Intro
Scalpa
Ein 1-monatiges Stipendium des Galway Arts Council brachte mich im Februar 2010 in das kleine Kulturzentrum Aras Eanna auf Inis Oirr, der kleinsten der drei Aran Inseln, die an der Westküste Irlands vor der Stadt Galway im Atlantik liegen.
Die visuellen und sozialen Erfahrungen in einem bis vor wenigen Jahrzehnten noch teilweise über Monate völlig isolierten Lebensraum, das Eindringen der Außenwelt in ein autarkes System und die nicht zu übersehenden negativen Auswirkungen auf Begriffe wie Tradition, Geschichte und soziale Strukturen, waren die Auslöser für die Bilderserie “Scalpa”.

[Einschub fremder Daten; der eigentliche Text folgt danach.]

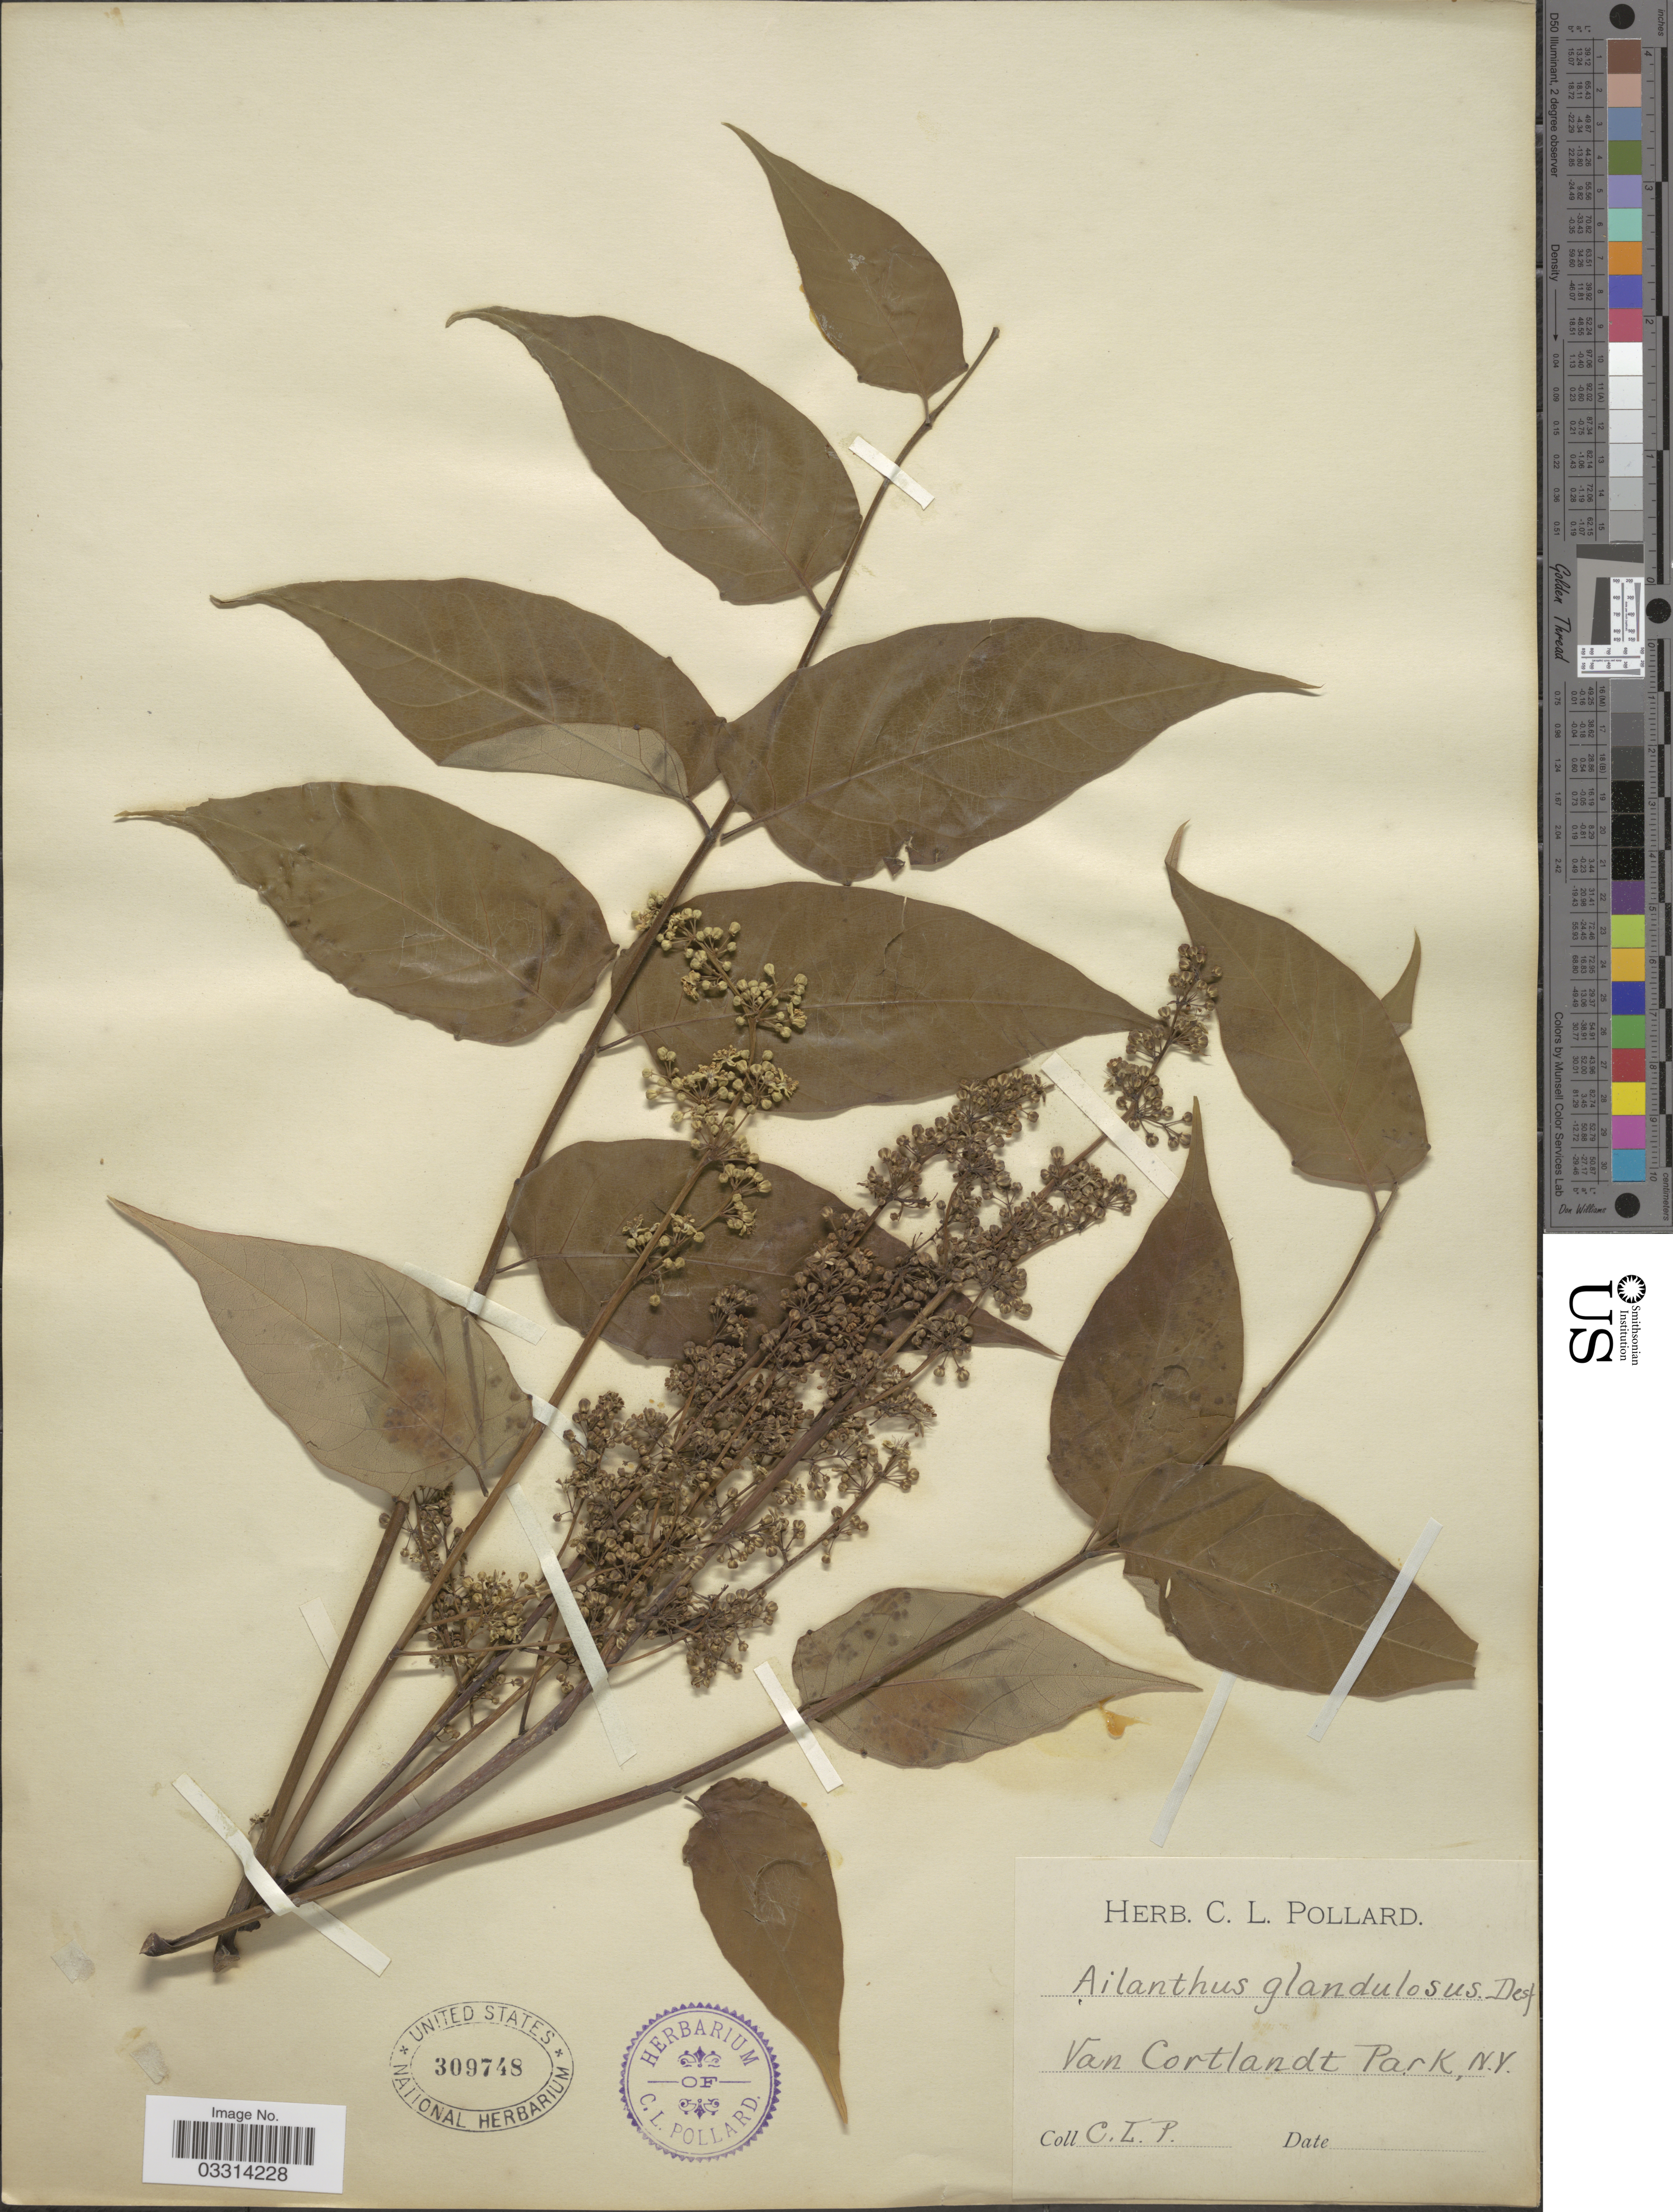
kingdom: Plantae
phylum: Tracheophyta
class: Magnoliopsida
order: Sapindales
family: Simaroubaceae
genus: Ailanthus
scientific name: Ailanthus glandulosa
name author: Desf.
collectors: C. L. Pollard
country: United States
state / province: New York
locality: Van Cortlandt Park.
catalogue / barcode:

Scalpa ist ein Begriff der gälischen Sprache, haupsächlich benutzt auf den Aran Islands, und kann mit “Die Zwischenräume in Trockenmauern” übersetzt werden. Diese lose aufgeschichteten Trockenmauern überziehen die Inseln wie ein Spinnennetz und haben über Jahrhunderte ein Überleben auf diesen Inseln dadurch ermöglicht, dass sie Felder und Weiden, vor Wind und Meer geschützt haben. Mit dem technischen Fortschritt und der zunehmenden Versorgung von Außen haben die Steinmauern ihre lebenserhaltende Aufgabe verloren; in gleichem Maße hat sich auch das gesamte soziale System der Inseln gewandelt. Für meine Bilderserie habe ich typische Motive der Insel gesucht und sie mit Shilouetten der
Trockensteinmauern kombiniert. Jede Arbeit besteht aus zwei unabhängigen Bildern, die in zwei Ebenen übereinander liegen. Die Löcher und Risse in den Steinmauern sind das optisch hervorspringende Merkmal der Arbeiten. Sie wirken als abstrakte Formen und verbinden die beiden Bildebenen miteinander. Gleichzeitig blenden sie aber auch Teile der Inselmotive aus und verweisen so auf den Prozess der Auflösung der Schutzfunktion und den damit verbundenen Verlust von Identität.